But the decision came with a warning: Fool us again, and we can bar you from the Olympics.
WADA officials accumulated the data more than two weeks after the Dec. 31 deadline they had insisted upon. The delay came due to an unexpected roadblock set up by Russian authorities.
But they did, in fact, receive it, and WADA president Craig Reedie _ lambasted over the years for being too soft on Russia and too soft on cheaters _ made a not-so-subtle plea for this to be framed as a victory for clean competition.
“If you think I’ve been vindicated, I’d be very happy if you’d say so,” he said.
There are many who will simply never agree with that. They believe WADA’s decision to reinstate the country’s anti-doping agency before Russia had adhered to a number of requirements was a grand betrayal of athletes who were cheated by the Russians at the 2014 Sochi Games and elsewhere while the country’s state-sponsored doping conspiracy ran amok over the Olympic movement.
“Clean athletes have suffered many bad days, but I hope today’s decision represents the straw that broke the camel’s back,” said Jim Walden, the attorney for former Moscow lab director Grigory Rodchenkov, whose information helped blow the lid off the Russian scandal. “Make no mistake about it, there are two standards of doping justice: one for Russia and one for the rest of the world.”
But the acquisition of the data is what WADA was after when it made its disputed decision in September, and that’s what it got.
“We’re in good position,” said Gunter Younger, who led the WADA delegation that gathered the data from the Moscow anti-doping laboratory. “We know what we’re looking for. We’ve identified the most suspicious cases. We need complementary data to go forward.”
WADA’s director general, Olivier Niggli, estimated the number of outstanding cases is “in the line of (a) hundred or hundreds, but we’ll see.”
WADA said it will need two to three months to authenticate the data. Eventually, it will also need urine samples, many of which still reside in the Moscow lab that had been, until recently, sealed off by Russian law enforcement.
The chairman of WADA’s compliance review committee, Jonathan Taylor, made it plain that if any evidence has been tampered with, the committee will meet “without delay” to review the facts and can propose consequences that could include Russia’s ouster from next year’s Olympics.
“No decision can or should be made now, but the CRC wants to put that on the record,” Taylor said.
RUSADA’s new leader, Yuri Ganus, welcomed Tuesday’s news, even though it could lead to unwanted results.
“It’s completely possible we could lose something from the medal table,” Ganus said, “but no one can take the legacy of the Sochi Olympics away from us.
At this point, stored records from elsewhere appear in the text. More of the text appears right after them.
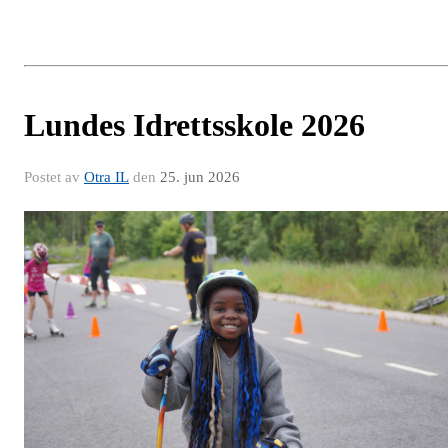
Lundes Idrettsskole 2026
Postet av
Otra IL
den
25. jun 2026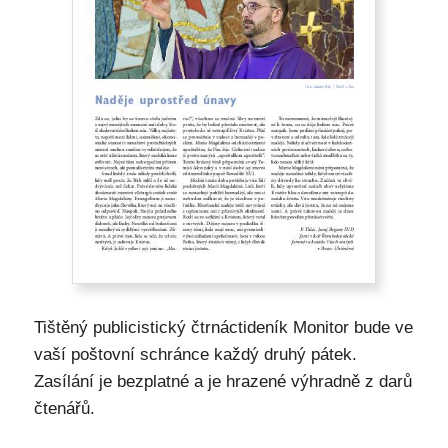
Tištěný publicistický čtrnáctideník Monitor bude ve
vaší poštovní schránce každý druhý pátek.
Zasílání je bezplatné a je hrazené výhradně z darů
čtenářů.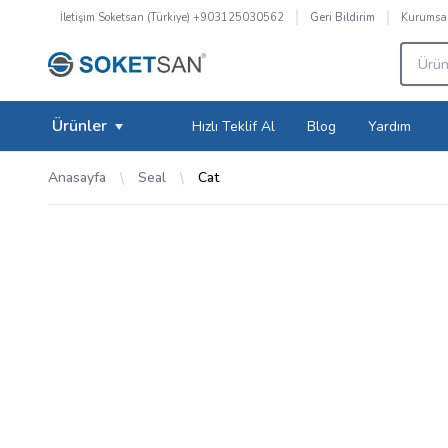
İletişim
Soketsan (Türkiye) +903125030562
Kurumsa
Geri Bildirim
Ürünler
Hızlı Teklif Al
Blog
Yardım
Anasayfa
Seal
Cat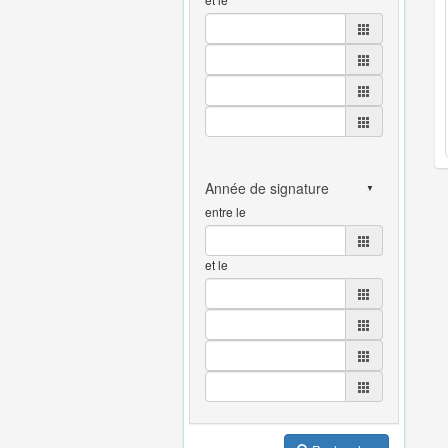
entre le
et le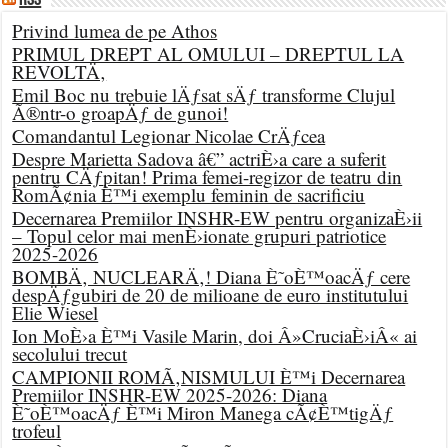
RSS
Privind lumea de pe Athos
PRIMUL DREPT AL OMULUI – DREPTUL LA
REVOLTÄ‚
Emil Boc nu trebuie lÄƒsat sÄƒ transforme Clujul
Ã®ntr-o groapÄƒ de gunoi!
Comandantul Legionar Nicolae CrÄƒcea
Despre Marietta Sadova â€” actriÈ›a care a suferit
pentru CÄƒpitan! Prima femei-regizor de teatru din
RomÃ¢nia È™i exemplu feminin de sacrificiu
Decernarea Premiilor INSHR-EW pentru organizaÈ›ii
– Topul celor mai menÈ›ionate grupuri patriotice
2025-2026
BOMBÄ‚ NUCLEARÄ‚! Diana È˜oÈ™oacÄƒ cere
despÄƒgubiri de 20 de milioane de euro institutului
Elie Wiesel
Ion MoÈ›a È™i Vasile Marin, doi Â»CruciaÈ›iÂ« ai
secolului trecut
CAMPIONII ROMÃ‚NISMULUI È™i Decernarea
Premiilor INSHR-EW 2025-2026: Diana
È˜oÈ™oacÄƒ È™i Miron Manega cÃ¢È™tigÄƒ
trofeul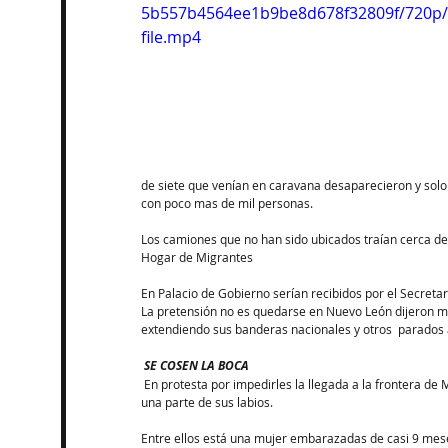
5b557b4564ee1b9be8d678f32809f/720p
file.mp4
de siete que venían en caravana desaparecieron y solo 
con poco mas de mil personas. 
Los camiones que no han sido ubicados traían cerca de
Hogar de Migrantes  
En Palacio de Gobierno serían recibidos por el Secretar
La pretensión no es quedarse en Nuevo León dijeron mi
extendiendo sus banderas nacionales y otros  parados 
SE COSEN LA BOCA 
 En protesta por impedirles la llegada a la frontera de México con Estados Unidos, al menos seis migrantes se cocieron 
una parte de sus labios. 
Entre ellos está una mujer embarazadas de casi 9 mese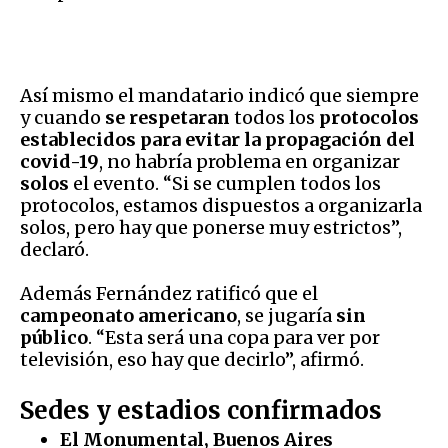
Así mismo el mandatario indicó que siempre
y cuando
se respetaran
todos los
protocolos
establecidos para evitar la propagación del
covid-19
, no habría problema en organizar
solos
el evento. “Si se cumplen todos los
protocolos, estamos dispuestos a organizarla
solos, pero hay que ponerse muy estrictos”,
declaró.
Además Fernández ratificó que el
campeonato americano
, se jugaría
sin
público
. “Esta será una copa para ver por
televisión, eso hay que decirlo”, afirmó.
Sedes y estadios confirmados
El Monumental, Buenos Aires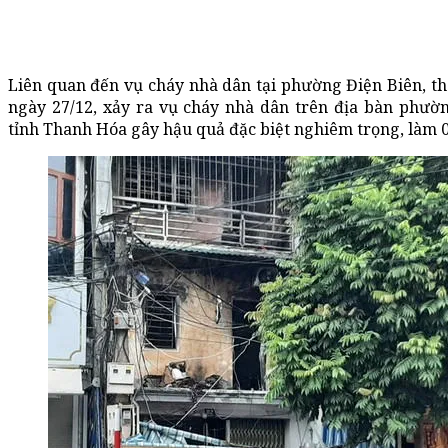
Liên quan đến vụ cháy nhà dân tại phường Điện Biên, t
ngày 27/12, xảy ra vụ cháy nhà dân trên địa bàn phườ
tỉnh Thanh Hóa gây hậu quả đặc biệt nghiêm trọng, làm 0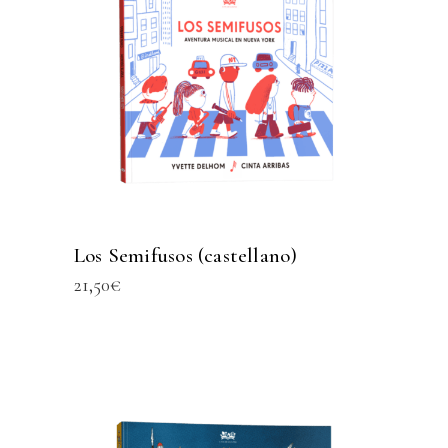
Los Semifusos (castellano)
21,50
€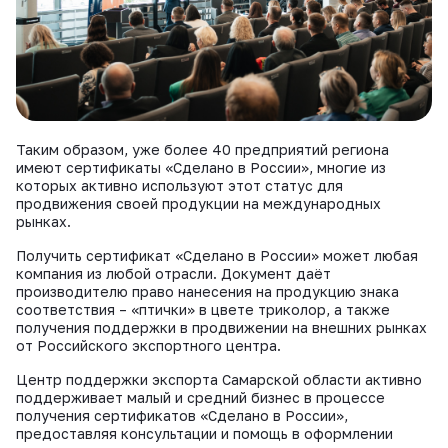
Таким образом, уже более 40 предприятий региона
имеют сертификаты «Сделано в России», многие из
которых активно используют этот статус для
продвижения своей продукции на международных
рынках.
Получить сертификат «Сделано в России» может любая
компания из любой отрасли. Документ даёт
производителю право нанесения на продукцию знака
соответствия – «птички» в цвете триколор, а также
получения поддержки в продвижении на внешних рынках
от Российского экспортного центра.
Центр поддержки экспорта Самарской области активно
поддерживает малый и средний бизнес в процессе
получения сертификатов «Сделано в России»,
предоставляя консультации и помощь в оформлении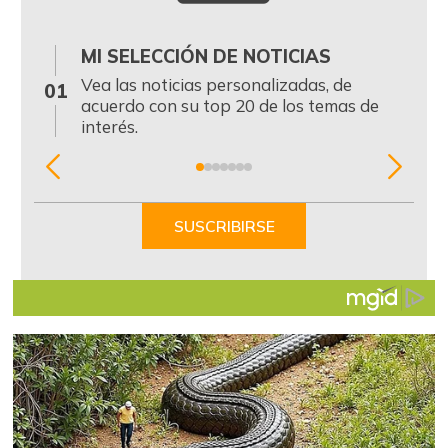
MI SELECCIÓN DE NOTICIAS
0
Vea las noticias personalizadas, de
01
acuerdo con su top 20 de los temas de
interés.
Item
1
of
SUSCRIBIRSE
7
It was a great Olympics and one of the best organized. So I sincerely hope that we can turn this page and resolve all the issues, but we can’t simply turn it over and forget.”
The Court of Arbitration for Sport has already exonerated 28 Russians accused of doping at the Sochi Games, and it’s unknown how those cases might be impacted by the acquisition of further data.
One of WADA’s leading critics through this process, U.S. Anti-Doping Agency CEO Travis Tygart, said the decision “was unfortunately expected.”
“It is, of course, good that data was obtained, but there is still a long way to go for justice to be served,” Tygart said.
He called for changes to a system “that holds athletes strictly accountable but allows states to corrupt the Olympic Games and perpetuate massive fraud on athletes and the public.”
It was WADA’s willingness to work around, bend and sometimes ignore its own rules and regulations in this case that has outraged so many athletes. But WADA insists that, in the matter of dealing with the missed Dec. 31 deadline, it acted properly under the rules, and ultimately got the result it wanted.
“We’re not caving in,” Niggli said. “In fact, we got this data, which is a major breakthrough, and it shows also that Russia probably has agreed now and understood that it was in the best interests of Russian athletes and Russian sports to collaborate.”